The FOLA parents’ organisation is shocked by the findings.

“I think it is absolutely crazy. It simply cannot be that a child goes to school sick and plays with lots of other children. Then we are faced with the fact that they will infect the whole institution,” said FOLA chair Signe Nielsen.

Pill pushers
At the Børnehuset daycare institution in Silkeborg a meeting was called where parents were implored not to bring their sick children to school.

At Børnehuset there are fears that parents prefer to pack their kids off with a pill without informing teachers.

“We occasionally have children who that they have had a pill for breakfast,” said headteacher Susanne Bødker. “You might think that it is a Panodil more than a vitamin pill, if it is a child who has just been sick, for example.”

Parents sick and tired
Parents, when confronted, often cite pressure at work as a reason for not being able to stay at home with their children.

Many declare that they simply cannot take another day off, as they are afraid of being fired.

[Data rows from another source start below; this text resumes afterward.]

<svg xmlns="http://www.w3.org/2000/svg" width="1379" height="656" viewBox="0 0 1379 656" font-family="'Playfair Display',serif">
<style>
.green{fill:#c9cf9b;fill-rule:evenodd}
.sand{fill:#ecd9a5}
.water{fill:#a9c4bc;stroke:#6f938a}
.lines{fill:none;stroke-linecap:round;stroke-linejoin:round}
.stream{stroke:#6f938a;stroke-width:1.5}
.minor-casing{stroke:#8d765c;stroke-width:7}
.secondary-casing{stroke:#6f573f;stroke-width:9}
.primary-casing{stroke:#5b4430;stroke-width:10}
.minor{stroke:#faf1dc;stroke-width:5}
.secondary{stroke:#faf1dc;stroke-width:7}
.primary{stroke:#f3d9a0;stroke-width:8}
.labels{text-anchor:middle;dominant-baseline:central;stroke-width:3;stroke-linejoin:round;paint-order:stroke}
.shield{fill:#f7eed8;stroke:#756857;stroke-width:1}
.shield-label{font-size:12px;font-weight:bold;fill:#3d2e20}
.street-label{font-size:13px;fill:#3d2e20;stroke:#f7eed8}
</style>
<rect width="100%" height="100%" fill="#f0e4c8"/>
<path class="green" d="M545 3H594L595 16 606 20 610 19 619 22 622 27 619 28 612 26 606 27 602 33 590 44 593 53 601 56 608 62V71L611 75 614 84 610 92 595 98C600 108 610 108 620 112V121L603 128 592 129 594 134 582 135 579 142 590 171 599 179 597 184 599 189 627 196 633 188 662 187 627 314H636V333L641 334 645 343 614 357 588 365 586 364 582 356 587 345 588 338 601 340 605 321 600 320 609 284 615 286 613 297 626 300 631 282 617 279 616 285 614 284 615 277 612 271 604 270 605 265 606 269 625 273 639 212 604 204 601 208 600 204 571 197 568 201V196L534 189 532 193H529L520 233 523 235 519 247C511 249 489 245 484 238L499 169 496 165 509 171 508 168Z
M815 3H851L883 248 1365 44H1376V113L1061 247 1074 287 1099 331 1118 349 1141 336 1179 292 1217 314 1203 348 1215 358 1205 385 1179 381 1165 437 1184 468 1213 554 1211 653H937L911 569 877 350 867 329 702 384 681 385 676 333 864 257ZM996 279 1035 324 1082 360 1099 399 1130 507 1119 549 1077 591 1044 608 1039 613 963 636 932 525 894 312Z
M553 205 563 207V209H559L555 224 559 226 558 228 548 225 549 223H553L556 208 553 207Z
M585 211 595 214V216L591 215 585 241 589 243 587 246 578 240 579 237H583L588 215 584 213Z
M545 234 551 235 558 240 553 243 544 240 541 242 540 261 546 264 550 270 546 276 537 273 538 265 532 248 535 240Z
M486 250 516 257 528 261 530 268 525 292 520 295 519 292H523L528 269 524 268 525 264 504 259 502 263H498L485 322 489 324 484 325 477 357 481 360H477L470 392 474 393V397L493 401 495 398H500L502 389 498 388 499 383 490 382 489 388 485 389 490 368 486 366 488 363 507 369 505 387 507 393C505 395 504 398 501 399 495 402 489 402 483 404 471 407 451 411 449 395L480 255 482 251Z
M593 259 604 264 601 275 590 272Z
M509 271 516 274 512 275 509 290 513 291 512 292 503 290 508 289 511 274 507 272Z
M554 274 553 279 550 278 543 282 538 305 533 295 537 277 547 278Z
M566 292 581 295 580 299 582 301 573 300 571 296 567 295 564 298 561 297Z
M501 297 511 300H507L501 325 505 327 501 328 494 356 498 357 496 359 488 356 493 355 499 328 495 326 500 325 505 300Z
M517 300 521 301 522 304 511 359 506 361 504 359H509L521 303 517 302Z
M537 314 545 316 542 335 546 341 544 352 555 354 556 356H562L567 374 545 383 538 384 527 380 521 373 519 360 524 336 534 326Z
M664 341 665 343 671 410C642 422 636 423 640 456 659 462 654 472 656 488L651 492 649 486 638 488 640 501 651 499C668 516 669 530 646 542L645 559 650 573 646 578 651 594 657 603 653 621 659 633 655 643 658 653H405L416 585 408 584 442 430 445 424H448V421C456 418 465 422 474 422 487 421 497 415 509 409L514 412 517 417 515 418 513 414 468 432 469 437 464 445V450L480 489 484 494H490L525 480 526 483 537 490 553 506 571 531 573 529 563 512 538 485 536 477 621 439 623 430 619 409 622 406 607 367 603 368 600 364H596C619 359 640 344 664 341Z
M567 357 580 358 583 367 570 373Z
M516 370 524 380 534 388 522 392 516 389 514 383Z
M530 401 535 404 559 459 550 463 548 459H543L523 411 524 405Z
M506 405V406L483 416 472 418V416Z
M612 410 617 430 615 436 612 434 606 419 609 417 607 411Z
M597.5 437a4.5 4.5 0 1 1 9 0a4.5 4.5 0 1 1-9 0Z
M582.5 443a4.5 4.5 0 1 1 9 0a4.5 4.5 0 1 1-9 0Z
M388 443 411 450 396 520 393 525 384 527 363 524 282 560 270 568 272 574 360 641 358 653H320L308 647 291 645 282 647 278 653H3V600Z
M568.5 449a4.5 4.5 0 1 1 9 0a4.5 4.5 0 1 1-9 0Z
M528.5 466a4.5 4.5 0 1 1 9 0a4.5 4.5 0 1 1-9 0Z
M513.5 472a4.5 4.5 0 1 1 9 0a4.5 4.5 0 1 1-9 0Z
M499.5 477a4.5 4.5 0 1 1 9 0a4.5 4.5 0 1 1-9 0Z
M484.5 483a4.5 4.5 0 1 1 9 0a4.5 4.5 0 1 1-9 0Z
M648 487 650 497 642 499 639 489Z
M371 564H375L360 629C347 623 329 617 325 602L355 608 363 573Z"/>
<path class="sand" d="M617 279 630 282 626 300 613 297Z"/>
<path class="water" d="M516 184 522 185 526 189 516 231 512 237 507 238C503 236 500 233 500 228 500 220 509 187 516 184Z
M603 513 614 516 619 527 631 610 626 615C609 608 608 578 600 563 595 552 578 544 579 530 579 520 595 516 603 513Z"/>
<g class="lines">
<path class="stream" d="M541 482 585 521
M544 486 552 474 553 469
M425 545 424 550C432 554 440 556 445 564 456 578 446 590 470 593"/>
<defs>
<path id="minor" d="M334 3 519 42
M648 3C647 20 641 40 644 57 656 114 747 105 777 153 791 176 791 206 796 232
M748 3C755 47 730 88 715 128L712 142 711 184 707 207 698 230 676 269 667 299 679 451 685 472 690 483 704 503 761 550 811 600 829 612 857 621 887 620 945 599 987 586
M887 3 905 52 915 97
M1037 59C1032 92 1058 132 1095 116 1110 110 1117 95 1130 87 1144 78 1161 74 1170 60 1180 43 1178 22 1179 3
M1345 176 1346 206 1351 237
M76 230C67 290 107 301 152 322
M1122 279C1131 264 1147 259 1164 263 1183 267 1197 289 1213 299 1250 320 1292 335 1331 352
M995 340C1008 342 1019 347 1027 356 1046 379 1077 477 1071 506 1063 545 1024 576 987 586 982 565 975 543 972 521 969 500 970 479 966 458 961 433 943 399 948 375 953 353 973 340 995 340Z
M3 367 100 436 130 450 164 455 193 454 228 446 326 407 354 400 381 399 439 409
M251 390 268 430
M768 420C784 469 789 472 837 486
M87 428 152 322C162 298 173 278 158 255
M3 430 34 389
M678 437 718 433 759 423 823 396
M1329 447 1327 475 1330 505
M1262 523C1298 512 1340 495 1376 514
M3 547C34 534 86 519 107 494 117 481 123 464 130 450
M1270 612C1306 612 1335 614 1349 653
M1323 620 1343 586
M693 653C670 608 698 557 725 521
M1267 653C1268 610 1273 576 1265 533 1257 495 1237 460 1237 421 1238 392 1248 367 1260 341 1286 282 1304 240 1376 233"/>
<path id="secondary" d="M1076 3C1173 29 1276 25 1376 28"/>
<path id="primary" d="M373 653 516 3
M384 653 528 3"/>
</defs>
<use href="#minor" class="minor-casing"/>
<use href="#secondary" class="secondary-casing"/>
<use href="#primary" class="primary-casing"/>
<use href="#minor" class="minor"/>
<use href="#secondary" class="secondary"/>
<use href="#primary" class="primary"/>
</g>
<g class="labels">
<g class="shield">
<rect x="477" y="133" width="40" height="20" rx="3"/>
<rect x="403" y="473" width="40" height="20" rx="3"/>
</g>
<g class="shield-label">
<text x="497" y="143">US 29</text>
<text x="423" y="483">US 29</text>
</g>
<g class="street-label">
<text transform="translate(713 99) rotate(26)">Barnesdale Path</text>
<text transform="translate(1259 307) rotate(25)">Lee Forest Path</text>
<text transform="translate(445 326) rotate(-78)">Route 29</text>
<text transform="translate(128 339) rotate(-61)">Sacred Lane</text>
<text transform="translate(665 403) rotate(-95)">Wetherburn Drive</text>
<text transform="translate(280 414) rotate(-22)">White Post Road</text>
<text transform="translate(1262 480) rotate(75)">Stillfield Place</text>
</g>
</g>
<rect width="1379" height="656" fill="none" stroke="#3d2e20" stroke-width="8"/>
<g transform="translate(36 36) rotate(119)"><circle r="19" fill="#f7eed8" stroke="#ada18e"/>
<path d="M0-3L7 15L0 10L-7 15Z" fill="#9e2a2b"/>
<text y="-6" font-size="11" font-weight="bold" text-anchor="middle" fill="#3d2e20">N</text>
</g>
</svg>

Allan Randrup Thomsen, a professor of virology at KU, has heavily criticised the parents’ actions, describing the current situation as a “vicious circle”.

“It promotes the spread of viruses, and it adds momentum to a cycle where parents are pressured by high levels of sick-leave. If they then choose to send the children to daycare while they are still recovering, they keep the epidemic going in daycares, and this in turn puts a greater burden on the parents.”